*Assignment*:
Nothing outside the range is to be copied. From the entries below, reproduce exactly the lines starting at the one with "22: 13900 -> 17800" and ending at the one with "UP Big Boy: 41.14 -> 41.57", without pictures.

*Excerpted data*:
______
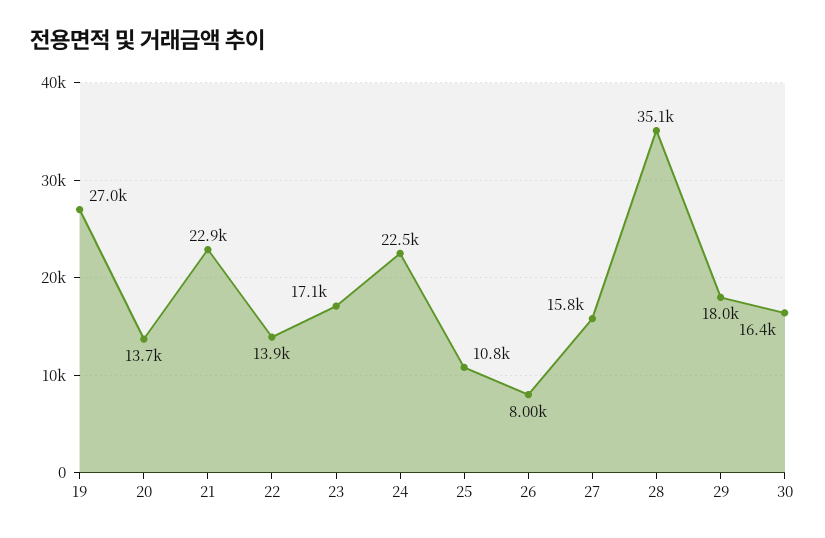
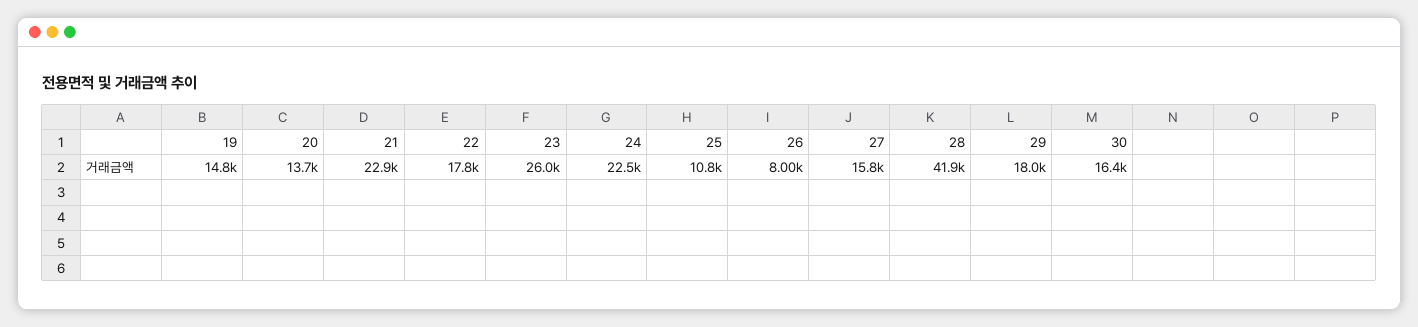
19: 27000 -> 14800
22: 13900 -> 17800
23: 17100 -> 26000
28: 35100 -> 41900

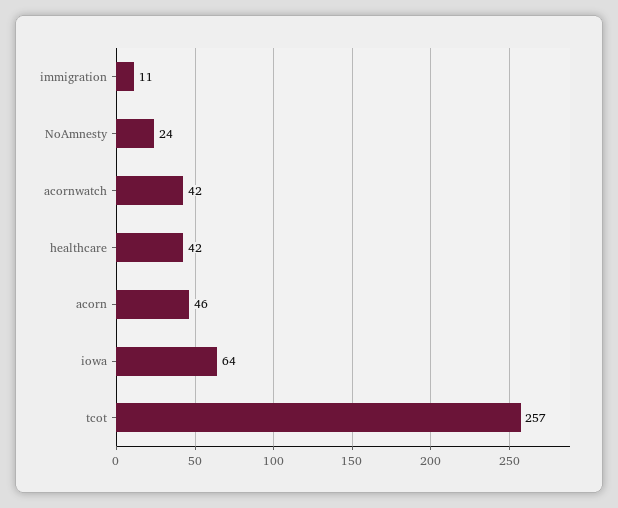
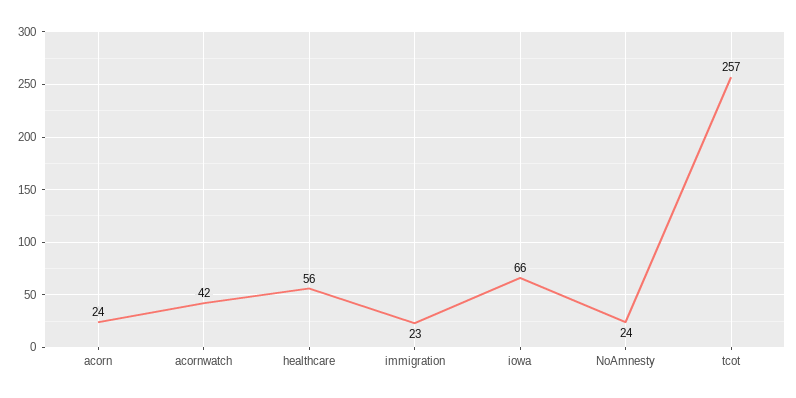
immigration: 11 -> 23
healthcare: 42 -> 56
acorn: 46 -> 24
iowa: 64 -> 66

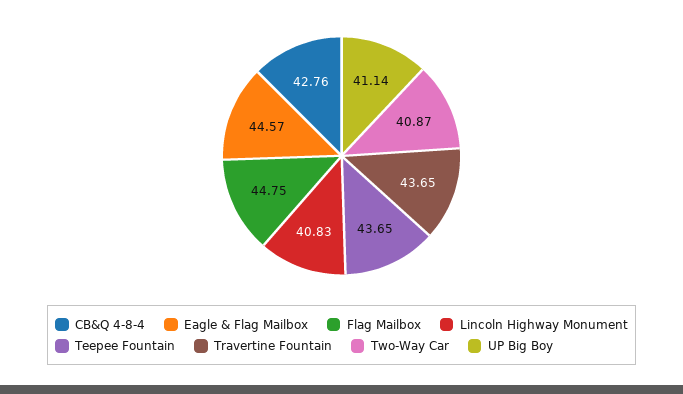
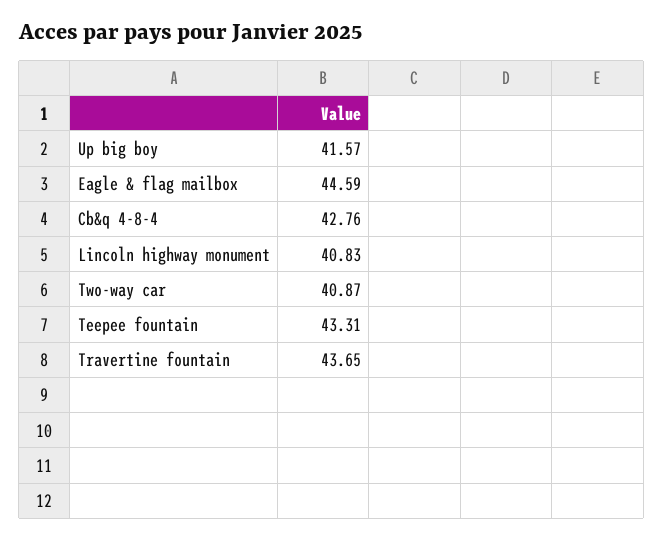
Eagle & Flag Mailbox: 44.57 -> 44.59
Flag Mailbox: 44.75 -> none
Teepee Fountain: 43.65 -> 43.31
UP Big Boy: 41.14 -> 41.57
______
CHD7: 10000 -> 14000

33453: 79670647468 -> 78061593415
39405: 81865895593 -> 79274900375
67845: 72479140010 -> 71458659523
______
*Expected answer*:
22: 13900 -> 17800
23: 17100 -> 26000
28: 35100 -> 41900

immigration: 11 -> 23
healthcare: 42 -> 56
acorn: 46 -> 24
iowa: 64 -> 66

Eagle & Flag Mailbox: 44.57 -> 44.59
Flag Mailbox: 44.75 -> none
Teepee Fountain: 43.65 -> 43.31
UP Big Boy: 41.14 -> 41.57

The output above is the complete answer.